We cannot assume that diagnostic categories and treatment effects will ever reach absolute certainty. Rather, EBM gives us a tool to understand that research and diagnostics are always prone to type I and type II errors. With EBM we are guided to compare beneficial effects with unwanted side effects. It enables us to evaluate diagnostic accuracy and estimate the risks of under- and over-diagnosis depending upon the prevalence of diseases. We are also able to assess the uncertainty in prediction, and thereby understand that science is prone to bias and conflicts between external and internal validity.
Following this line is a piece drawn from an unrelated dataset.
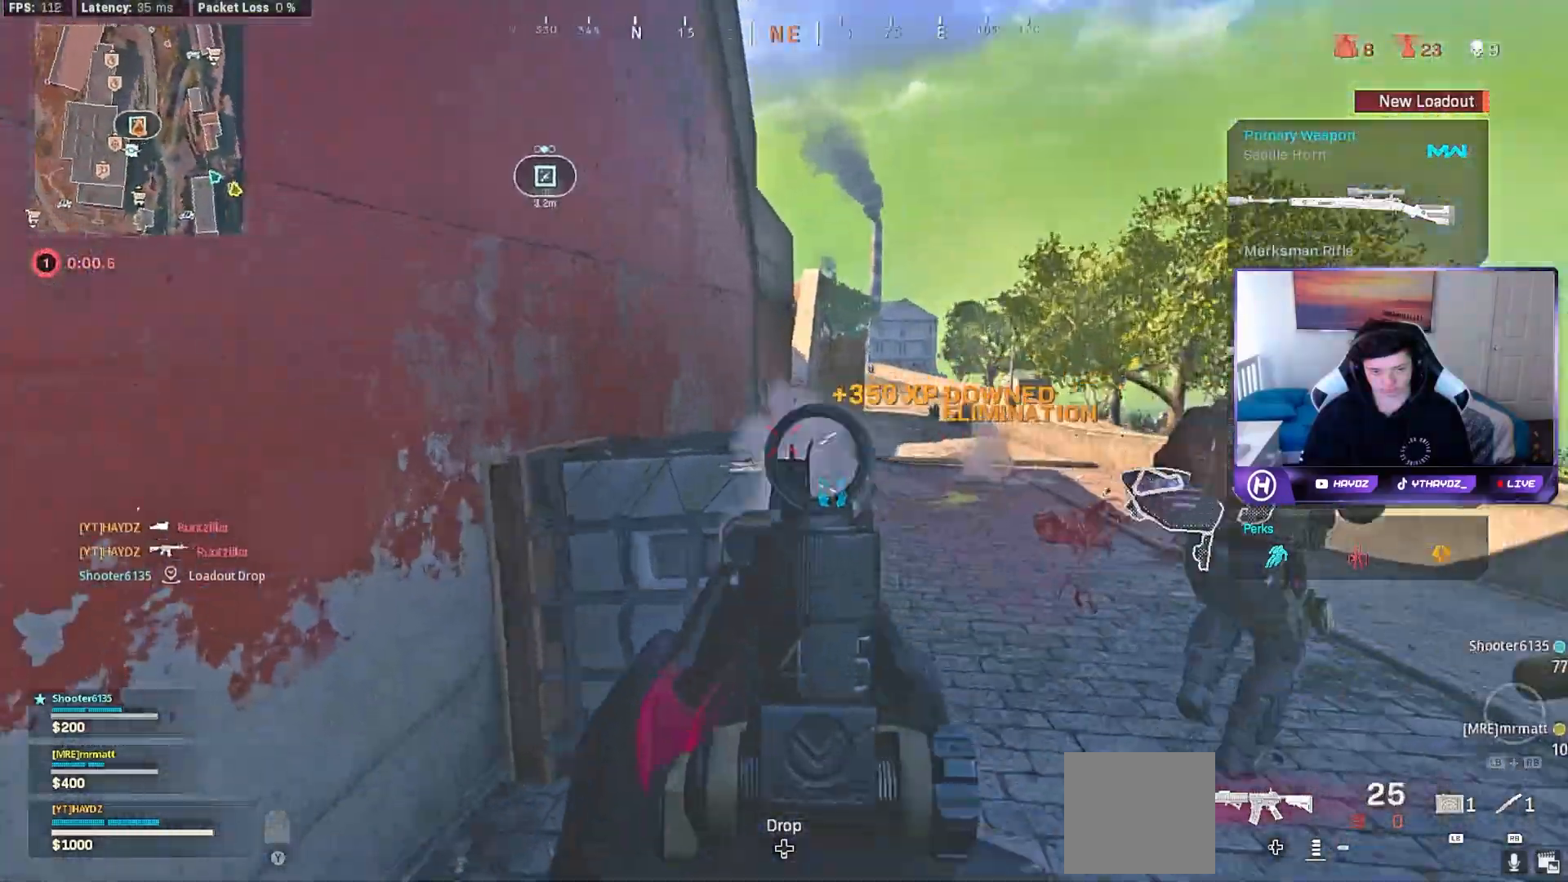
{"dt_ms": 500, "buttons": [], "left_stick": "up-right", "right_stick": "center", "events": [[67, "right_stick", "right"], [217, "L2", "up"], [217, "right_stick", "down"], [250, "R2", "up"], [350, "L3", "down"], [433, "L3", "up"], [467, "right_stick", "center"]]}
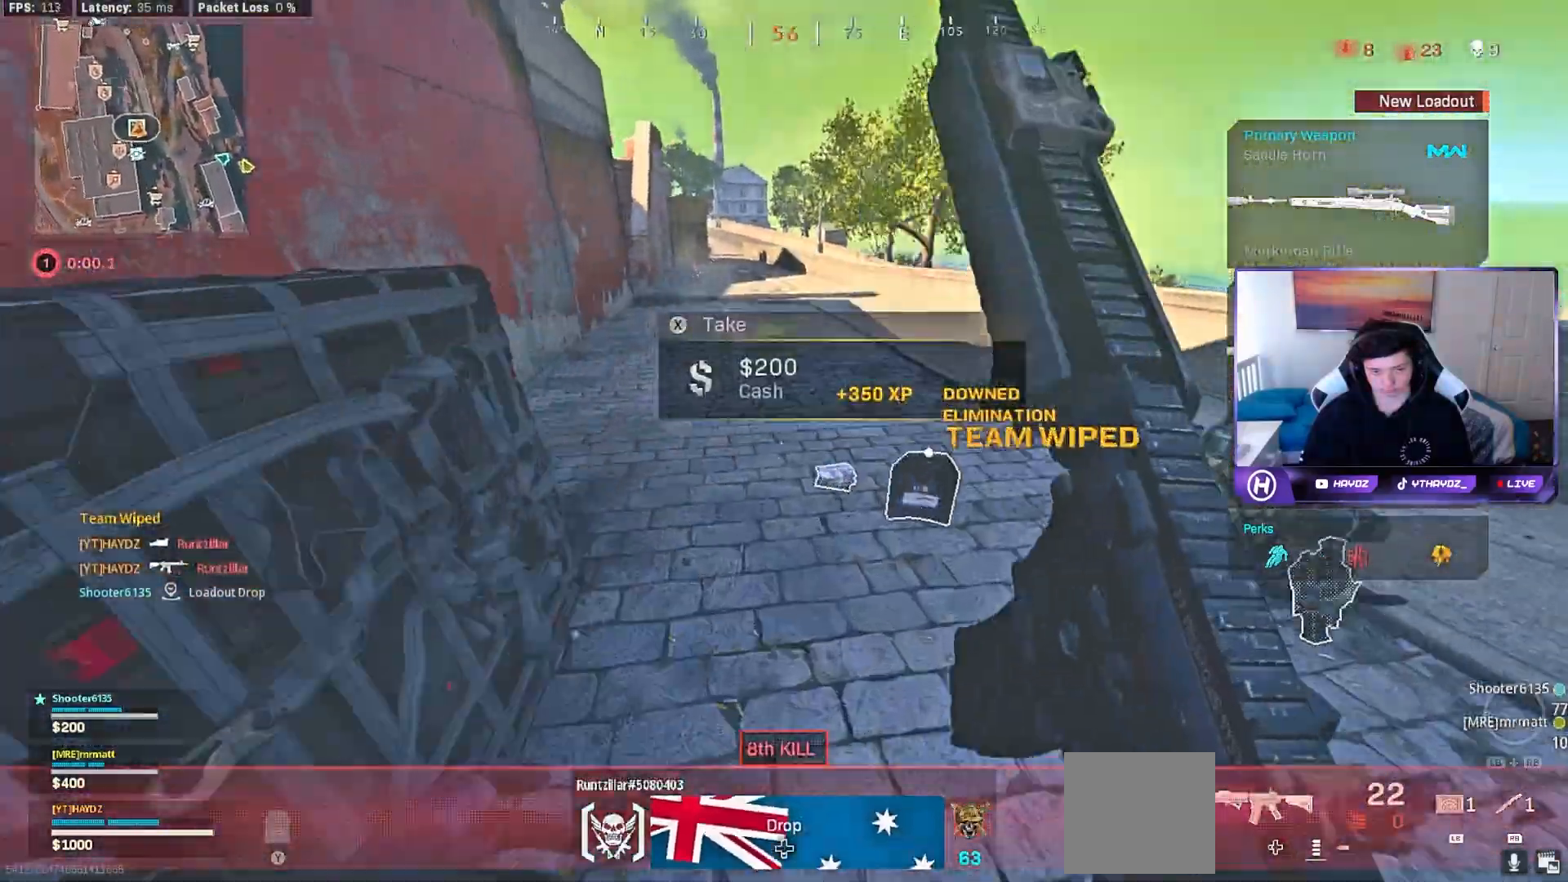
{"dt_ms": 500, "buttons": ["R3"], "left_stick": "up-left", "right_stick": "down-left", "events": [[133, "left_stick", "down-right"], [217, "right_stick", "down-left"], [267, "R3", "down"], [317, "left_stick", "up-right"], [367, "R3", "up"], [383, "left_stick", "up-left"], [450, "R3", "down"]]}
In the clinical encounter, EBM is applied in order to examine three different perspectives: (1) the experiences, values, and preferences of the patients; (2) the context for the encounter and the doctor's experiences; and (3) the best available external evidence. When the former two perspectives are suppressed and external evidence is applied without reference to the context, personal circumstances, or professional appraisal, it is no longer evidence based but algorithm driven. Neither should external evidence be confused with epidemiological knowledge. When the questions are why? and how?, qualitative and phenomenological studies will constitute the best available evidence.[13] Used with critical consideration EBM is not a context-denying perspective that makes subjective experiences irrelevant.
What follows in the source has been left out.